▶ What you have to do:
When you copy the listing, reproduce each line as it appears and omit every image.

▶ Data shown:

*** Block opens ***

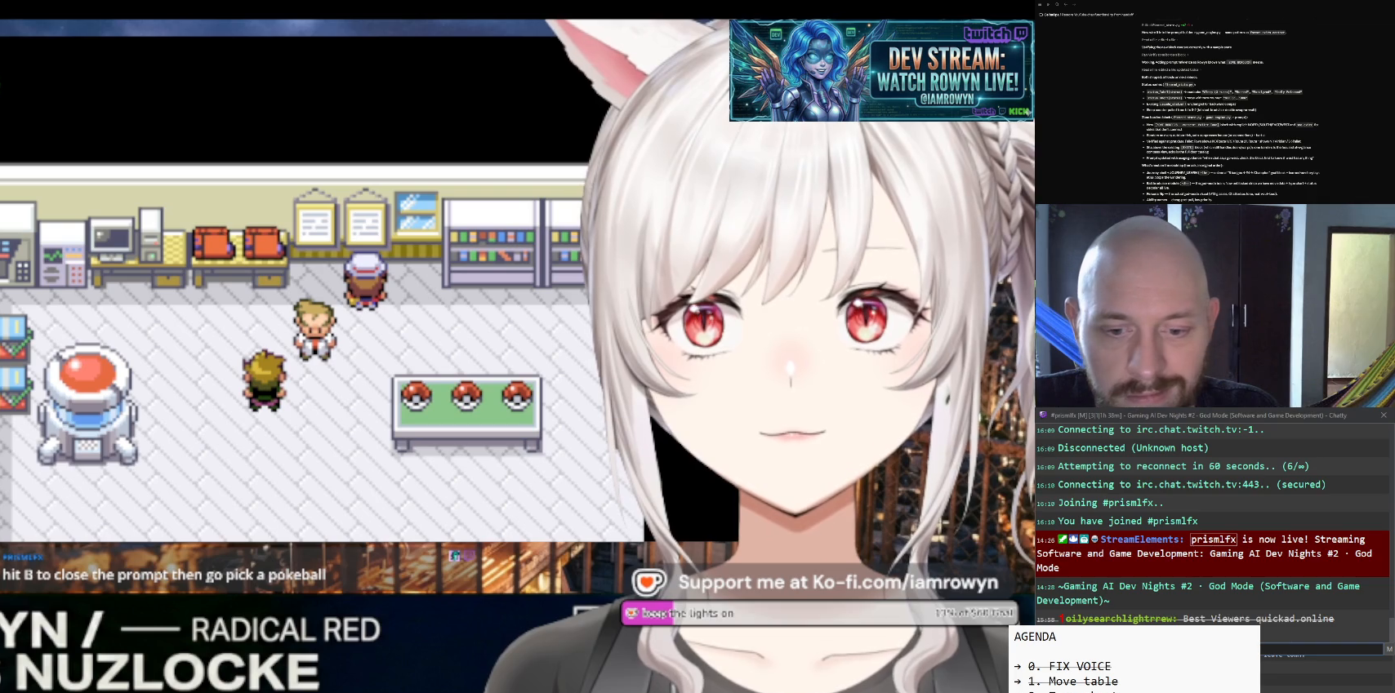
{"buttons": ["A"], "events": []}
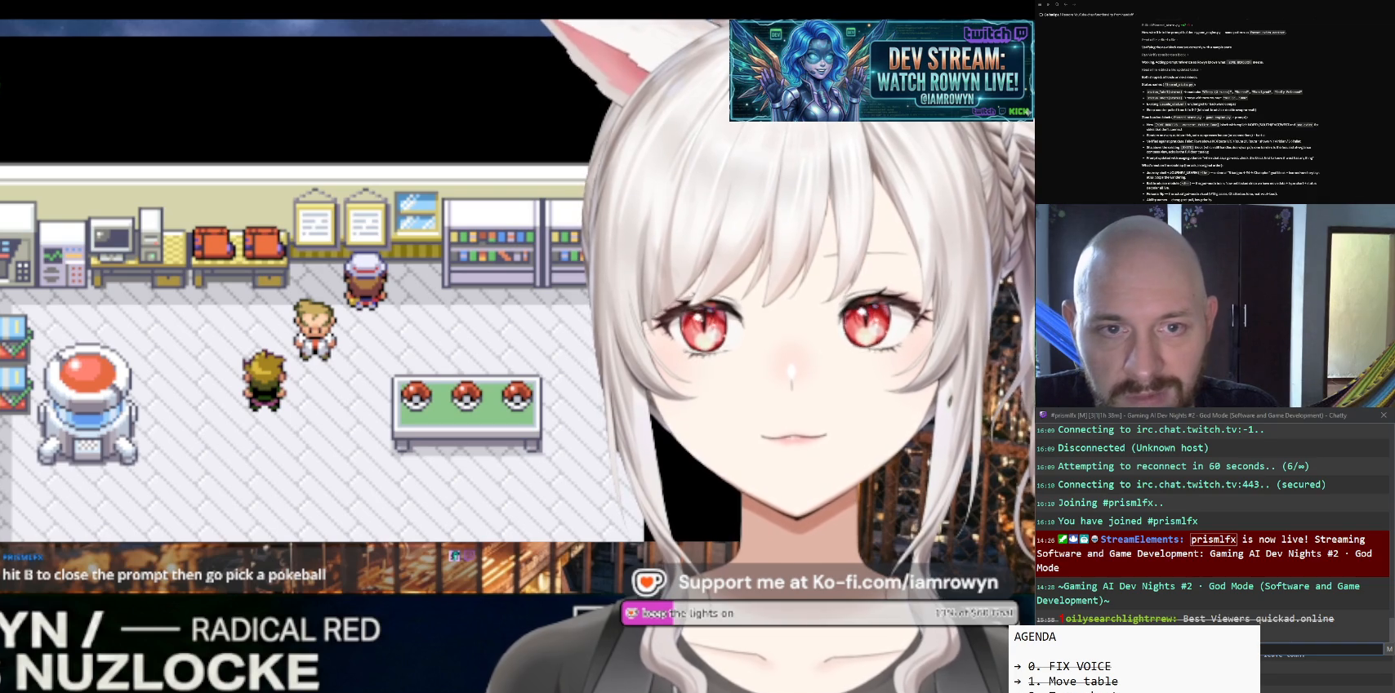
{"buttons": ["A"], "events": []}
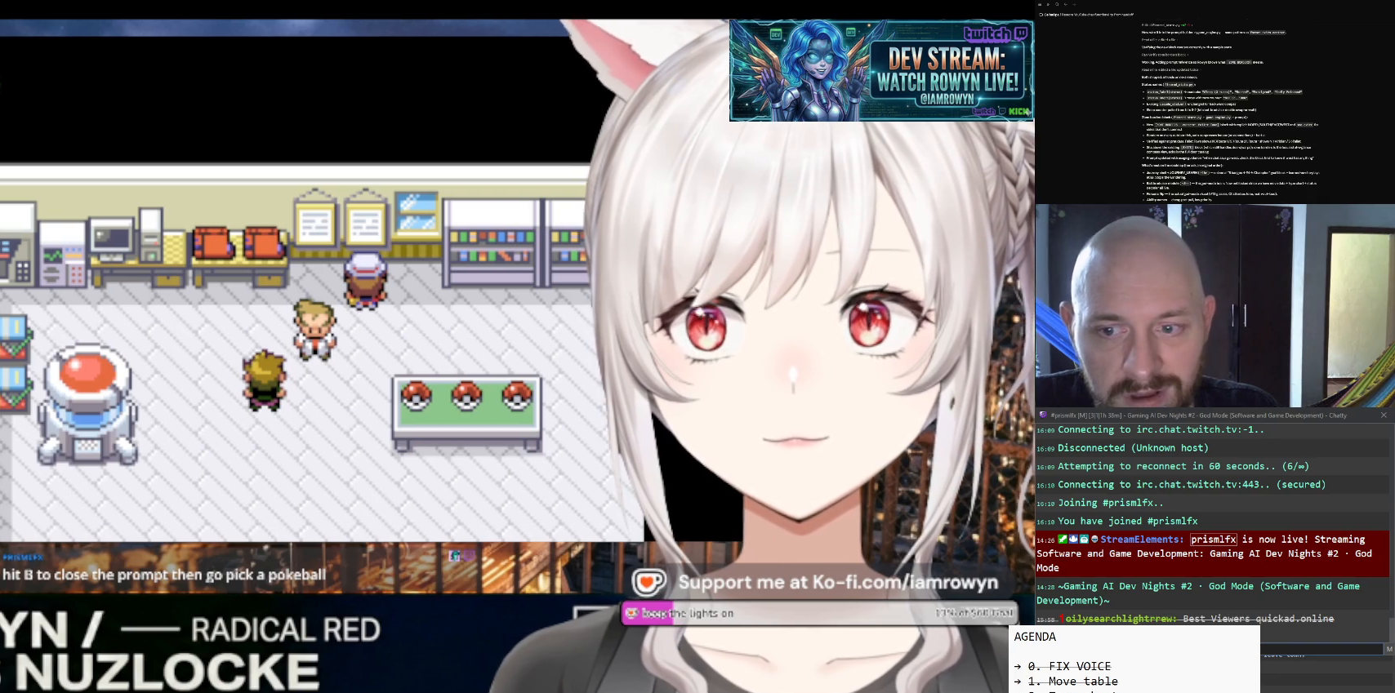
{"buttons": ["A"], "events": []}
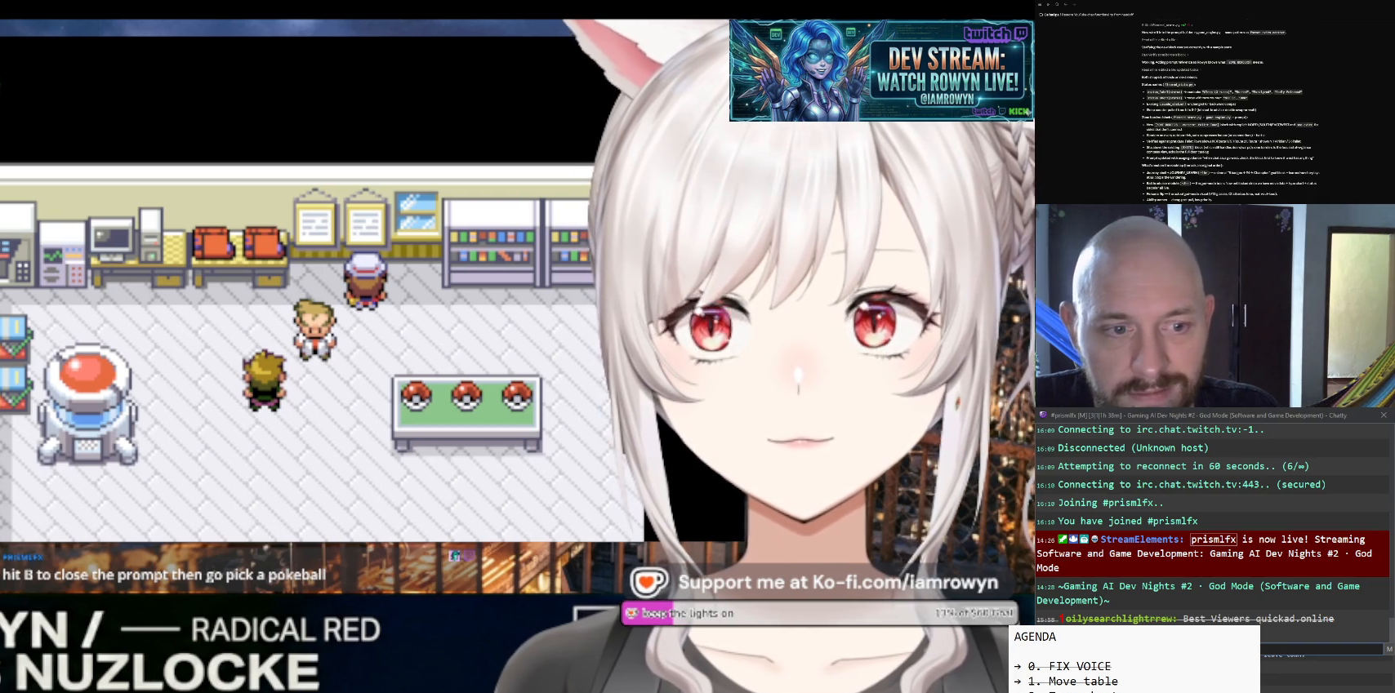
{"buttons": ["A"], "events": []}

*** Block closes ***

▶ Output of the exercise:
{"buttons": ["A"], "events": []}
{"buttons": ["A"], "events": []}
{"buttons": ["A"], "events": []}
{"buttons": ["A"], "events": []}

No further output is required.